Passage to read:
-- start --
In Windows, using CopyFileExW and CreateDirectoryExW (with a template directory, for copytree) doesn't agree with how shutil implements copying with separate copyfile and copymode/copystat functions. We'd have to extend copyfile() to support alternate data streams, and we'd have to extend copystat() to support file attributes, extended attributes, and security-resource attributes. Or we'd have to abandon consistency between copy2 and copyfile+copystat.

zooba commented 4 years ago

As a general statement (I haven't taken the time yet to understand all the intricacies of this particular issue), I would prefer to see CopyFile used everywhere on Windows for the performance and reliability benefits. Perfect POSIX emulation here doesn't seem helpful.

giampaolo commented 4 years ago

If we use CopyFileExW in copy2(), then also copystat() and copymode() should be able to copy the same metadata/security-bits/etc as CopyFileExW. I don't know which Windows APIs should be used though.

I sort of agree with Steven that CopyFileExW could be used everywhere (meaning copyfile()), but that basically means breaking backward compatibility re. what is promised in the doc, and am not sure how to deal with that. For that reason it's probably it's better to leave copyfile() alone.

On macOS it seems we can use fcopyfile(3) syscall (which is already exposed) and its flag argument (COPYFILE_METADATA, COPYFILE_DATA. COPYFILE_XATTR, etc,) to implement both copy2() and copystat() / copymode().
-- end --
Stored data:
-- start --
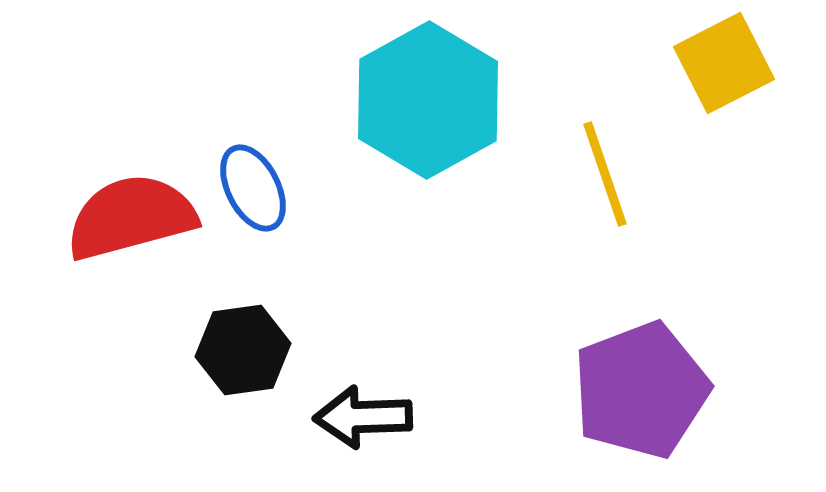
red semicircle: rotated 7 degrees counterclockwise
-- end --
Work to do:
1 – In the shutil thread, what two benefits does zooba give for using CopyFile everywhere on Windows?
2 – Set down word for word the part of the shutil thread that opens with the words containing "giampaolo commented 4" and closes with "be used though.".

Responses to the exercise:
1 – Performance and reliability.

2 –
giampaolo commented 4 years ago

If we use CopyFileExW in copy2(), then also copystat() and copymode() should be able to copy the same metadata/security-bits/etc as CopyFileExW. I don't know which Windows APIs should be used though.